གཟའ་པ་སངས། ༢༠༢༤/༠༤/༡༩

China Announces New Regulations on Foreign Media


China has unveiled a new set of restrictions on the type of news content foreign agencies can distribute in China. Press freedom advocates say the move is the latest attempt by the communist government to clamp down on the free flow of information.

The state-owned Xinhua News Agency on Sunday said it was exercising control of all distribution of news in China, including Hong Kong and Macau, regions where there have been long traditions of press freedom.

The agency unveiled 22 articles with restrictions to prevent news reporting that it says may endanger China's national security, undermine social stability, or help spread the influence of what it described as "evil cults" or superstition.

The announcement is drawing concern from media groups, especially in Hong Kong, where the Beijing government had promised to continue the press freedom that has existed since the beginning of British rule over the territory more than 150 years ago.

Serenade Woo, head of the Hong Kong Journalists Association, calls the restrictions "dangerous." She says they stem from the communist government's growing fear that the free-flow of information could destabilize China and tarnish its image at a time when the country's profile in the world is rising.

"China's story is becoming very powerful [at] the international level and they really want to preserve its reputation among the other countries," said Woo. "So they would like to make sure everything is going in the right direction, in their minds."

Foreign news organizations are often the only way ordinary people in China can learn about public disturbances, arrests of dissidents and religious leaders, public corruption and other subjects the government considers taboo.

Among other things, the rules bar foreign media operations from directly selling subscriptions in China. Instead, they must sell subscriptions through agents designated by Xinhua.

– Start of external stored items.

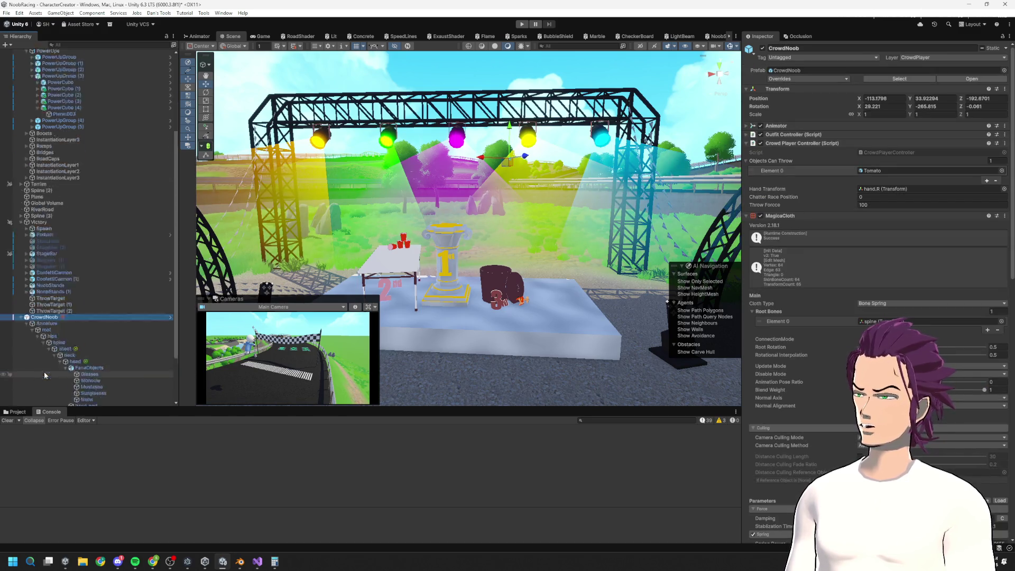
scroll(45, 375, "down", 3)
left_click(75, 295)
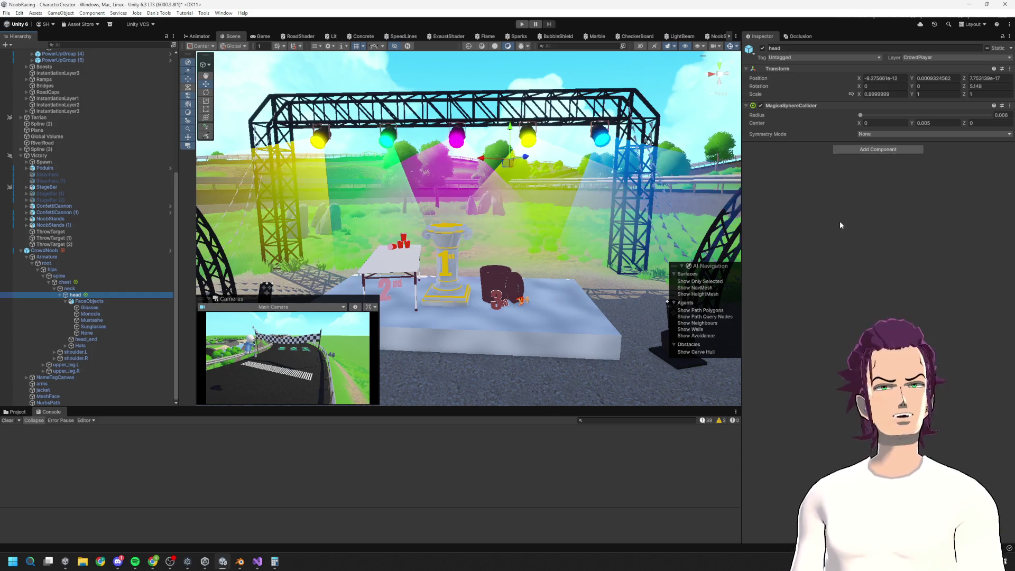
Step: Add a MagicaSettings component to the head bone, then remove it
left_click(869, 150)
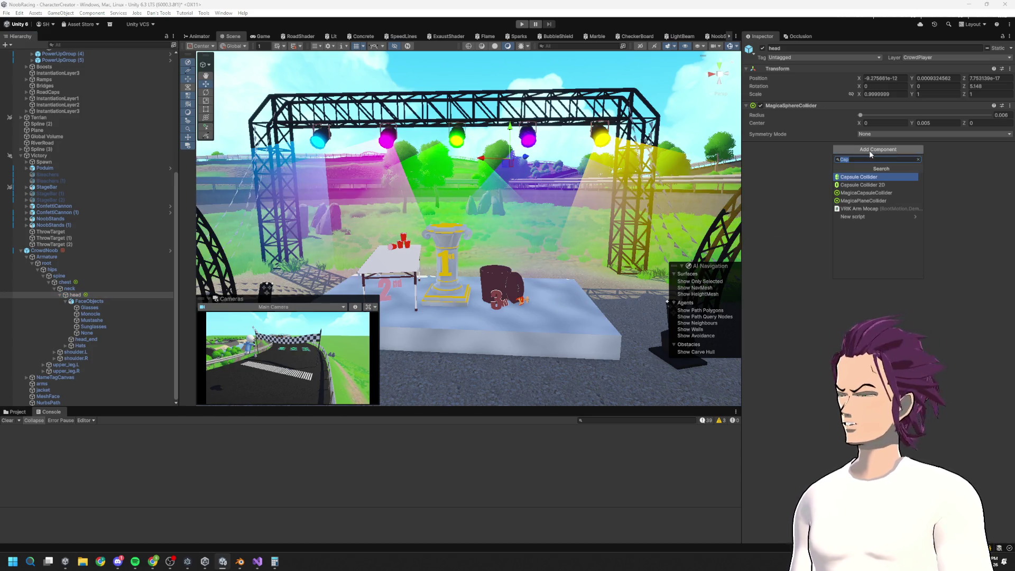
type("m")
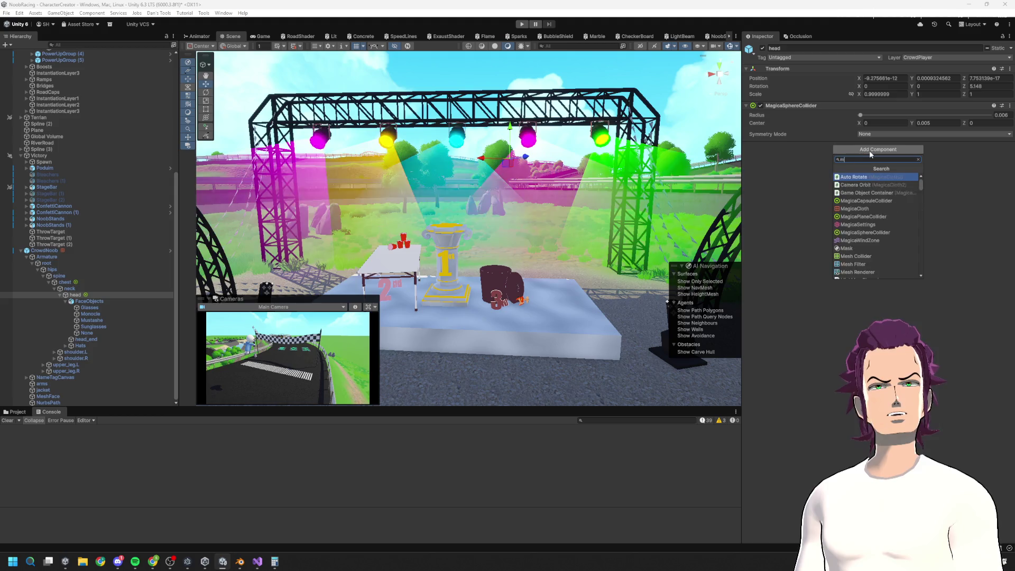
type("agica")
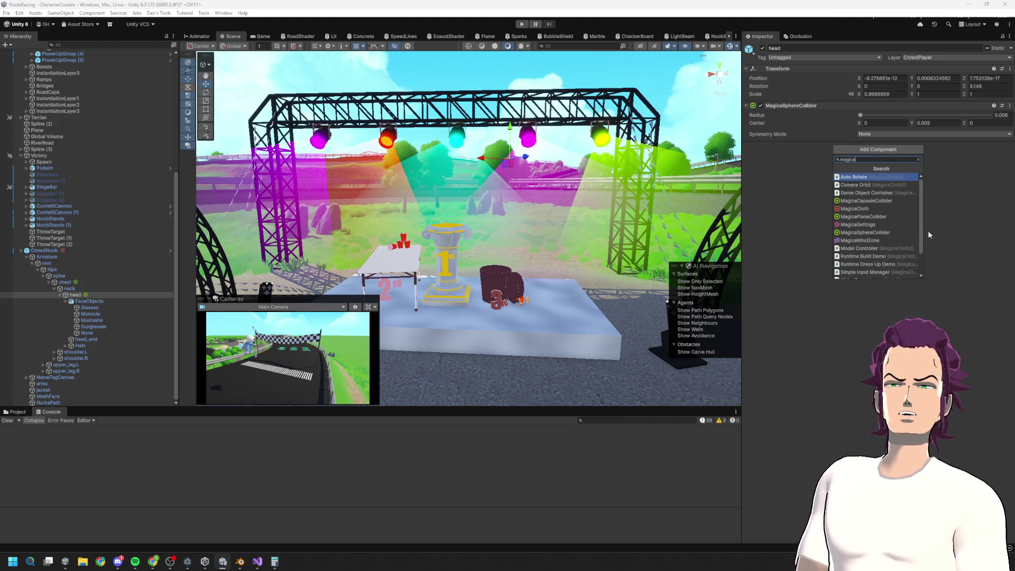
scroll(899, 204, "down", 2)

Xinhua said all foreign news organizations that distribute text, photos, and other material that is deemed unacceptable could lose their licenses.

Similar restrictions in the past have been largely ignored.

Other than threatening license suspensions, it is not clear how the government intends to enforce the rules this time, or how many foreign publishers may be affected. Officials at the Chinese foreign ministry, which oversees the activities of foreign journalists and grants them visas to work in China, had no immediate comment.

Voice of America has two correspondents based in Beijing. The Chinese government, however, normally tries to jam VOA's broadcast signals in the country and also blocks access to the VOA Internet sites. It is not clear how the new regulations will affect VOA and other foreign broadcasters.

The measures are the latest in a series of government clampdowns on the media in China. The country remains the world's leading jailer of journalists, with at least 35 reporters in prison.